2025-04-30 京都大学
<関連情報>
- https://www.kyoto-u.ac.jp/ja/research-news/2025-04-30
- https://www.kyoto-u.ac.jp/sites/default/files/2025-04/web_2504_Oishi-b941a804f7213b53633f60a9b423595f.pdf
- https://www.nature.com/articles/s43856-025-00841-7
トランスジェニックカイコが産生するN-グリカン修飾α-L-イデュロニダーゼがムコ多糖症Iのニホンザルの臨床症状を改善する N-glycan-modified α-L-iduronidase produced by transgenic silkworms ameliorates clinical signs in a Japanese macaque with mucopolysaccharidosis I
Chika Shinoda,Keisuke Kitakaze,Yuya Sasai,So-Ichiro Nishioka,Isao Kobayashi,Megumi Sumitani,Ken-Ichiro Tatematsu,Tetsuya Iizuka,Akira Harazono,Ai Mitani,Akihisa Kaneko,Masanori Imamura,Takako Miyabe-Nishiwaki,Yasuhiro Go,Akihiro Hirata,Yoshie Takeuchi,Teru Mizuno,Kei Kiriyama,Jun Tsukimoto,Satomi Nadanaka,Akiko Ishii-Watabe,Takashi Kinoshita,Hiroshi Kitagawa,Yasuyuki Suzuki,… Kohji Itoh
Communications Medicine Published:18 April 2025
DOI:https://doi.org/10.1038/s43856-025-00841-7
Abstract
Background
Mucopolysaccharidosis type I (MPS I) is an inherited lysosomal storage disorder (LSD) caused by recessive mutations in the α-L-iduronidase (IDUA) gene. Enzyme replacement therapy (ERT) utilizing terminal mannose-6-phosphate (M6P)-carrying N-glycans attached to therapeutic enzymes produced by mammalian cell lines has been clinically applied to several LSDs. Recent studies suggested an unidentified delivery pathway mediated by sialic acid-containing N-glycans. However, more economical platform development is required to produce large quantities of recombinant enzymes. Transgenic silkworms have been established as low-cost systems for expressing recombinant glycoproteins. Microbial endo-β-N-acetylglucosaminidases (ENGases) enable the transglycosylation of N-glycans to other types.
Methods
We purified recombinant human IDUA from IDUA transgenic silkworm cocoons and performed ENGase-mediated transglycosylation. Furthermore, we performed intravenous enzyme replacement therapy in a Japanese macaque MPS I non-human primate model carrying a homozygous IDUA missense mutation.
Results
Here we show the establishment of IDUA transgenic silkworms and purification of recombinant human IDUA from cocoons.
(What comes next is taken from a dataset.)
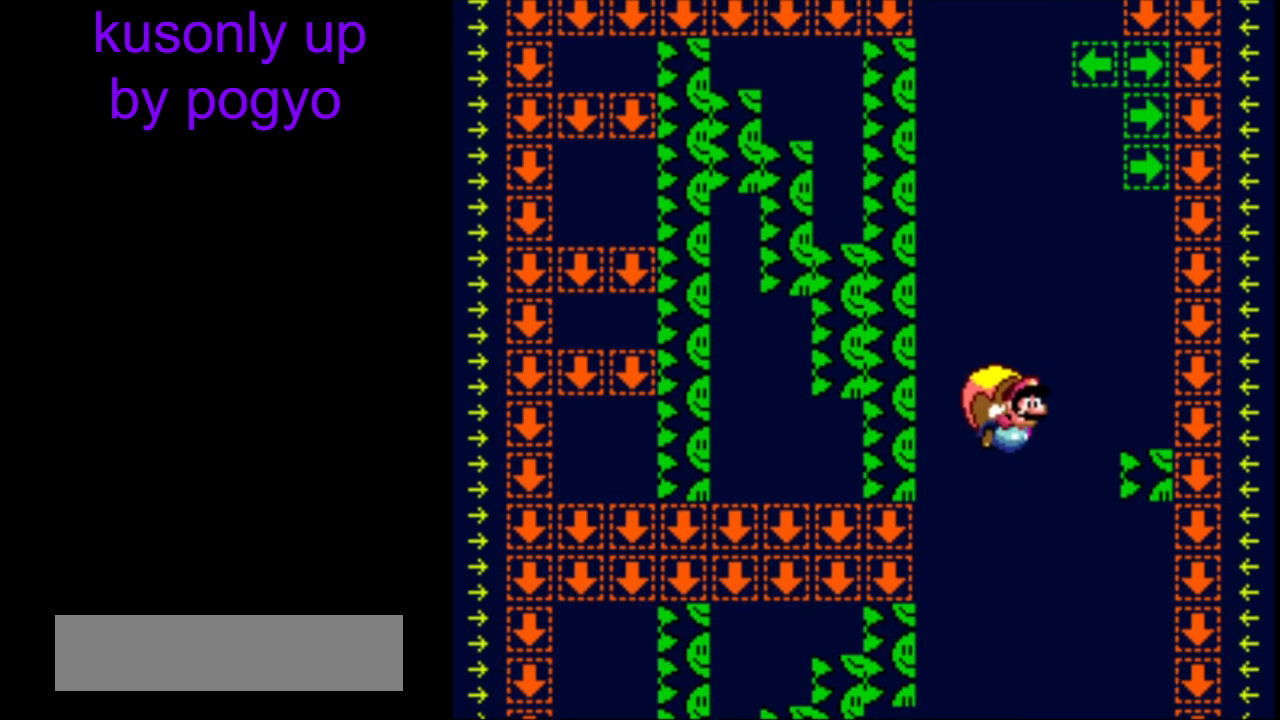
{"buttons": ["Y"], "events": []}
As M6P- and sialic acid-containing N-glycans are not attached to purified hIDUA, we perform ENGase-mediated transglycosylation to obtain hIDUAs with M6P- and sialic acid-containing N-glycans (neoglyco-hIDUAs). Furthermore, we perform intravenous neoglyco-hIDUA replacement therapy in MPS I non-human primate model and succeed in improving the clinical signs and reducing the urinary glycosaminoglycan (GAG) levels.
Conclusions
These glycotechnologies using transgenic silkworms and ENGases are expected to serve as platforms for developing therapeutic glycoproteins.
Plain language summary
Lysosomal storage disorders (LSDs) are a group of inherited diseases related to metabolism. These can result in buildup of toxic material in the body due to defects in enzymes (a type of protein). One of the current treatments for LSDs is enzyme replacement therapy (ERT), in which functional human enzymes are given to patients. However, producing large quantities of these therapeutic enzymes can be challenging. Here, we describe a method to produce certain types of proteins using silkworms. We used this method to evaluate its therapeutic effects on a non-human primate model of one type of LSD and succeeded in improving the animal’s symptoms. This method could be a promising approach for producing treatments for humans.